The goal was to reproduce and extend results from [1] to other optimization algorithms, including SAGA [2]. After comparing the regularized optimal transport convergence results for these algorithms, I studied an optimal school placement and allocation problem in several French regions.


Data Journalism Extractor

This project is an attempt to create a tool to help journalists extract and process data at scale, from multiple heterogenous data sources while leveraging powerful and complex database, information extraction and NLP tools with limited programming knowledge.

Features

This software is based on Apache Flink, a stream processing framework similar to Spark written in Java and Scala. It executes dataflow programs, is highly scalable and integrates easily with other Big Data frameworks and tools such as Kafka, HDFS, YARN, Cassandra or ElasticSearch.
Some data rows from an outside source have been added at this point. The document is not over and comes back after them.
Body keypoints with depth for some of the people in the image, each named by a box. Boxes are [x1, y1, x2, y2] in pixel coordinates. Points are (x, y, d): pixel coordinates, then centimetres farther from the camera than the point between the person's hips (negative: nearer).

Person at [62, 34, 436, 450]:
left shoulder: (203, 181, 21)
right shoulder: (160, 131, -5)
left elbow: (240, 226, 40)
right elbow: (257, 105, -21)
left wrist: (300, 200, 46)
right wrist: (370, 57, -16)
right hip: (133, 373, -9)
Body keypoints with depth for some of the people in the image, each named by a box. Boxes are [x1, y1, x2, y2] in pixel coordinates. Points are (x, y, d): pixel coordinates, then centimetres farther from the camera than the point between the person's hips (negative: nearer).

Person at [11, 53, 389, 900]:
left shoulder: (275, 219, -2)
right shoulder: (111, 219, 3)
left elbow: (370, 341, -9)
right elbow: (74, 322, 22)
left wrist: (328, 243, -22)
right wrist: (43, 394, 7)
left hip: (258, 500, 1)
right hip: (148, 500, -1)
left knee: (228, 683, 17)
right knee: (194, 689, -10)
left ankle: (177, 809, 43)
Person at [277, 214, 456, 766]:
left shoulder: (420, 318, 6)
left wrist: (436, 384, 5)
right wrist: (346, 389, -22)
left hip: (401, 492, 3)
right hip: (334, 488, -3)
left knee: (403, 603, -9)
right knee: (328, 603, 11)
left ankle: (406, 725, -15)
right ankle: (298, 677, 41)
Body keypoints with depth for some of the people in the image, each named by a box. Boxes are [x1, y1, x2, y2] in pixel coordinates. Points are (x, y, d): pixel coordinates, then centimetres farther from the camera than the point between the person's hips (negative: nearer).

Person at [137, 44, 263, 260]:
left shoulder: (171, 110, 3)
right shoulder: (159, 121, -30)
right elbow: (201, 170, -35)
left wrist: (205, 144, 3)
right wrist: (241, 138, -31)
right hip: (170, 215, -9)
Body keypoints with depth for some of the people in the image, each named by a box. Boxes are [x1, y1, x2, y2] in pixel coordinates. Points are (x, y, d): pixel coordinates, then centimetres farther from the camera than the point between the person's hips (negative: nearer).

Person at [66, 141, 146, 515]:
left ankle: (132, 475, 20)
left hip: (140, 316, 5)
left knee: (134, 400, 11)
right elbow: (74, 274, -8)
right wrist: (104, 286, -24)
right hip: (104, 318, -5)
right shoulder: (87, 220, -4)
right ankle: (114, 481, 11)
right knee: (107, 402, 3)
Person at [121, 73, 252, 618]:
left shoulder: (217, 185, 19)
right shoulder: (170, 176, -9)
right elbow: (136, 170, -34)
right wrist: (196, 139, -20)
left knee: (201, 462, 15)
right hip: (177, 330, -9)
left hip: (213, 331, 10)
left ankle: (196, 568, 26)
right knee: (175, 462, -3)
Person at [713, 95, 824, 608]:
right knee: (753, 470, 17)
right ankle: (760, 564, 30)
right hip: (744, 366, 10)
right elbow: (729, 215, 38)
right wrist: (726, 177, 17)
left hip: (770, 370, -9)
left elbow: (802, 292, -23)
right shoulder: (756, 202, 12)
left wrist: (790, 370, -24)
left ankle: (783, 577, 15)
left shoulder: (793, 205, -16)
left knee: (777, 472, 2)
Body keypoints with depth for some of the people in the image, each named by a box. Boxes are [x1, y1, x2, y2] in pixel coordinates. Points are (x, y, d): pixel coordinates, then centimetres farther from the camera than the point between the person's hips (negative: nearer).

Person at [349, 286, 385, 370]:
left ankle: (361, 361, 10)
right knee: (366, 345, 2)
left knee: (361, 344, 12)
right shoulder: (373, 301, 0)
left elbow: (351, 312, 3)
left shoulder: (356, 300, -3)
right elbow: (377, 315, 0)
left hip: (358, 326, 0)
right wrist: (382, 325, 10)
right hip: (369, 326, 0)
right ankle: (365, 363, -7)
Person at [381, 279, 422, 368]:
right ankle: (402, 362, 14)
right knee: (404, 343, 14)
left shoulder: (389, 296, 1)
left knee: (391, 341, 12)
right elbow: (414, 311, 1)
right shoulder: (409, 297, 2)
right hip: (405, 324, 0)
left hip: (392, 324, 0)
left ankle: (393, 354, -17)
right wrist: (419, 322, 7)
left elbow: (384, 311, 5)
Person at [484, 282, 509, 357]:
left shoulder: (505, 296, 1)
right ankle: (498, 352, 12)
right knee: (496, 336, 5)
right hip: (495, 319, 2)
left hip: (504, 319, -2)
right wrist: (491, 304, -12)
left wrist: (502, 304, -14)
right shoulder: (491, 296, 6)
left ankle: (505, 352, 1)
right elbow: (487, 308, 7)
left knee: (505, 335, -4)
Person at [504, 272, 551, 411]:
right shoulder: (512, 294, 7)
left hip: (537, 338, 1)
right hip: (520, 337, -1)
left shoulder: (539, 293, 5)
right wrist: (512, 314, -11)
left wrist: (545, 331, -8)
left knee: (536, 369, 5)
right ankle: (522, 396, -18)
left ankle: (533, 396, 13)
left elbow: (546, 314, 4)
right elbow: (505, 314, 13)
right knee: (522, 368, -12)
Although you can work with custom dataflow programs that suits your specific needs, one doesn’t need to know programming, Flink or Scala to work with this tool and build complex dataflow programs to achieve some of the following operations:

  • Extract data from relational databases (Postgres, MySQL, Oracle), NoSQL databases (MongoDB), CSV files, HDFS, etc.
  • Use complex processing tools such as soft string-matching functions, link extractions, etc.
  • Store outputs in multiple different data sinks (CSV files, databases, HDFS, etc.)

Documentation

Documentation about the project is available at this link.


Description

This project was about creating a tool similar to Arxiv Sanity with additional NLP functionalities for finding similar papers from their abstract.

I used a concept from [1], which uses earth mover’s distance metric between documents represented as normalized bag-of-words. The underlying transport cost between two words is given by their distance in a pre-trained word vector space. The app trains word vectors on all Arxiv abstracts and uses the EMD based metric to compute similarities between papers.